**EXERCISE DETAILS**.
Return the listing below exactly. Leave its pictures out.

**GIVEN INFORMATION**.
↓

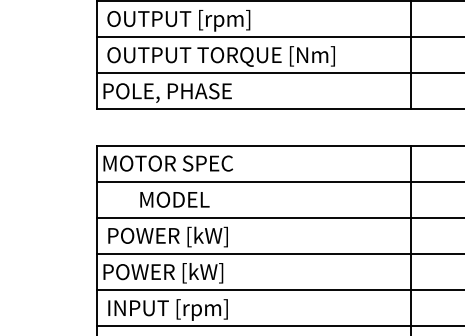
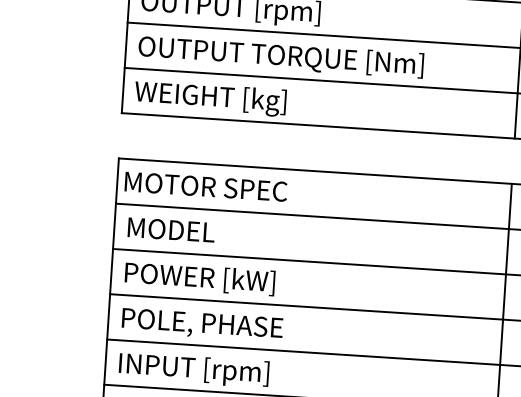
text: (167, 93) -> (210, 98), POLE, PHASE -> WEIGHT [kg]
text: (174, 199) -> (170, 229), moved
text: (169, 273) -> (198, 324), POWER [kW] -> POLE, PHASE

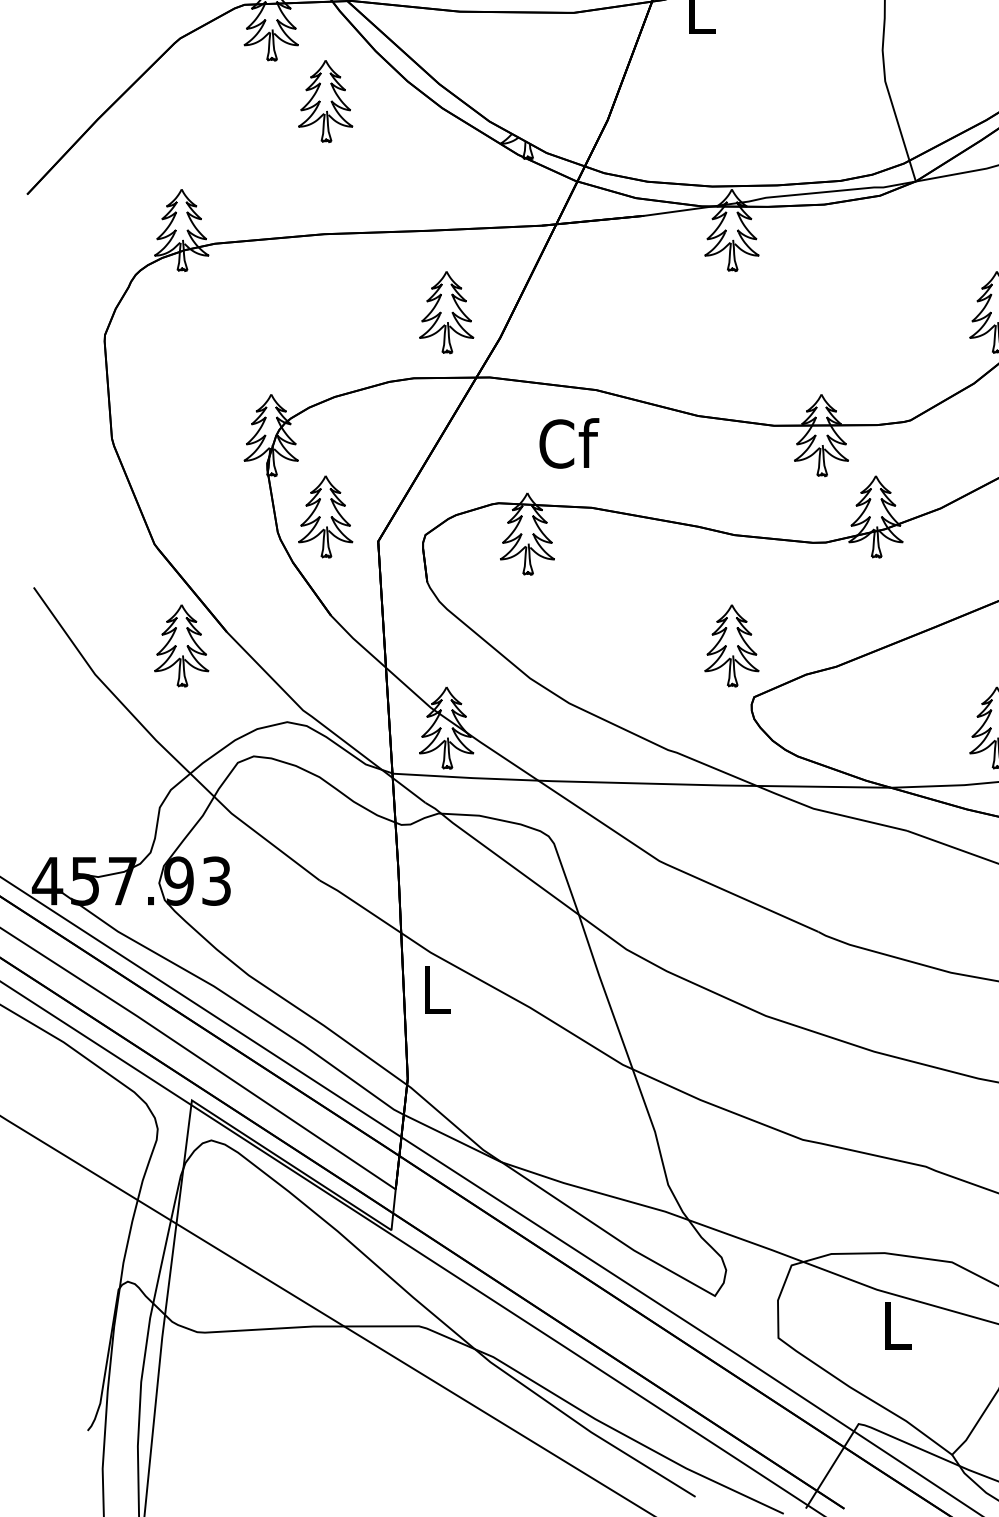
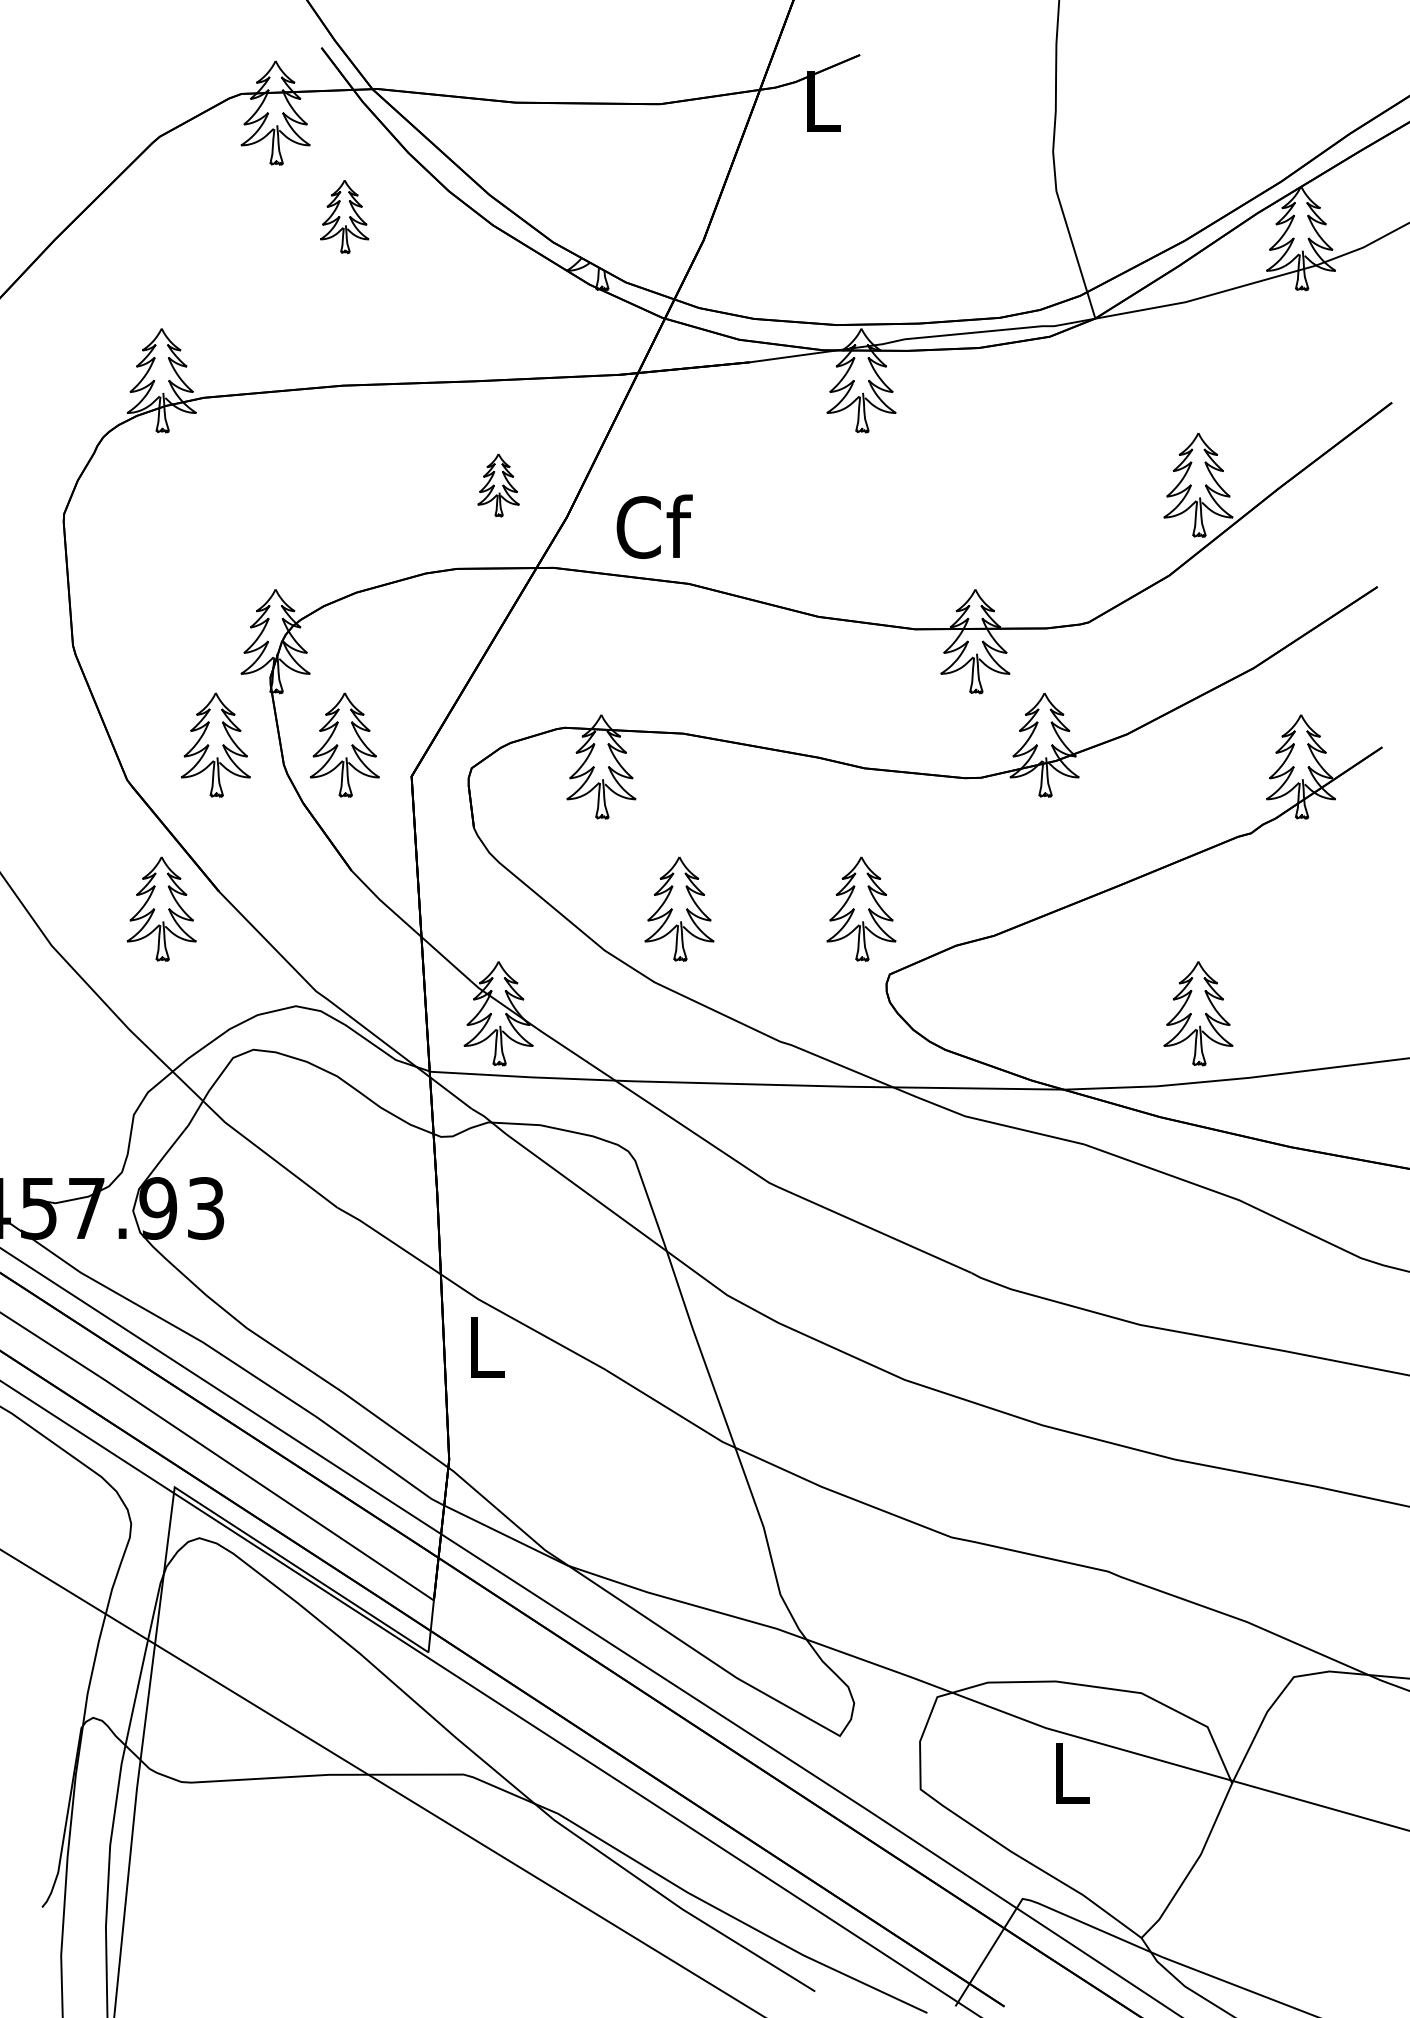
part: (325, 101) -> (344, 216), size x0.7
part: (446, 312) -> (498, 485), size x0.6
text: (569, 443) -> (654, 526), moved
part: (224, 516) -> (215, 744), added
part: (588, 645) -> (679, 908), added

↑

**REPLY TO THE EXERCISE**.
text: (167, 93) -> (210, 98), POLE, PHASE -> WEIGHT [kg]
text: (174, 199) -> (170, 229), moved
text: (169, 273) -> (198, 324), POWER [kW] -> POLE, PHASE

part: (325, 101) -> (344, 216), size x0.7
part: (446, 312) -> (498, 485), size x0.6
text: (569, 443) -> (654, 526), moved
part: (224, 516) -> (215, 744), added
part: (588, 645) -> (679, 908), added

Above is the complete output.